DATA FOR REVIEW:
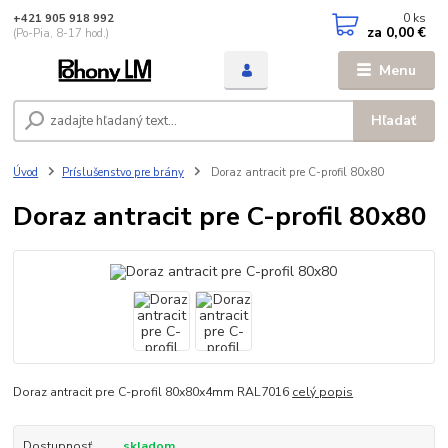
0
ks
+421 905 918 992
za
0,00 €
(Po-Pia, 8-17 hod.)
Menu
Hľadať
Úvod
Príslušenstvo pre brány
Doraz antracit pre C-profil 80x80
Doraz antracit pre C-profil 80x80
Doraz antracit pre C-profil 80x80x4mm RAL7016
celý popis
Dostupnosť
skladom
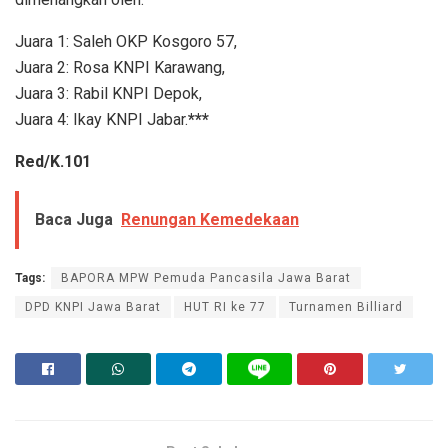
Juara 1: Saleh OKP Kosgoro 57,
Juara 2: Rosa KNPI Karawang,
Juara 3: Rabil KNPI Depok,
Juara 4: Ikay KNPI Jabar.
***
Red/K.101
Baca Juga
Renungan Kemedekaan
Tags:
BAPORA MPW Pemuda Pancasila Jawa Barat
DPD KNPI Jawa Barat
HUT RI ke 77
Turnamen Billiard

WORK ITEM: Each record above goes into the copy unchanged; the pictures do not.

FINISHED TASK:
0
ks
+421 905 918 992
za
0,00 €
(Po-Pia, 8-17 hod.)
Menu
Hľadať
Úvod
Príslušenstvo pre brány
Doraz antracit pre C-profil 80x80
Doraz antracit pre C-profil 80x80
Doraz antracit pre C-profil 80x80x4mm RAL7016
celý popis
Dostupnosť
skladom
Juara 1: Saleh OKP Kosgoro 57,
Juara 2: Rosa KNPI Karawang,
Juara 3: Rabil KNPI Depok,
Juara 4: Ikay KNPI Jabar.
***
Red/K.101
Baca Juga
Renungan Kemedekaan
Tags:
BAPORA MPW Pemuda Pancasila Jawa Barat
DPD KNPI Jawa Barat
HUT RI ke 77
Turnamen Billiard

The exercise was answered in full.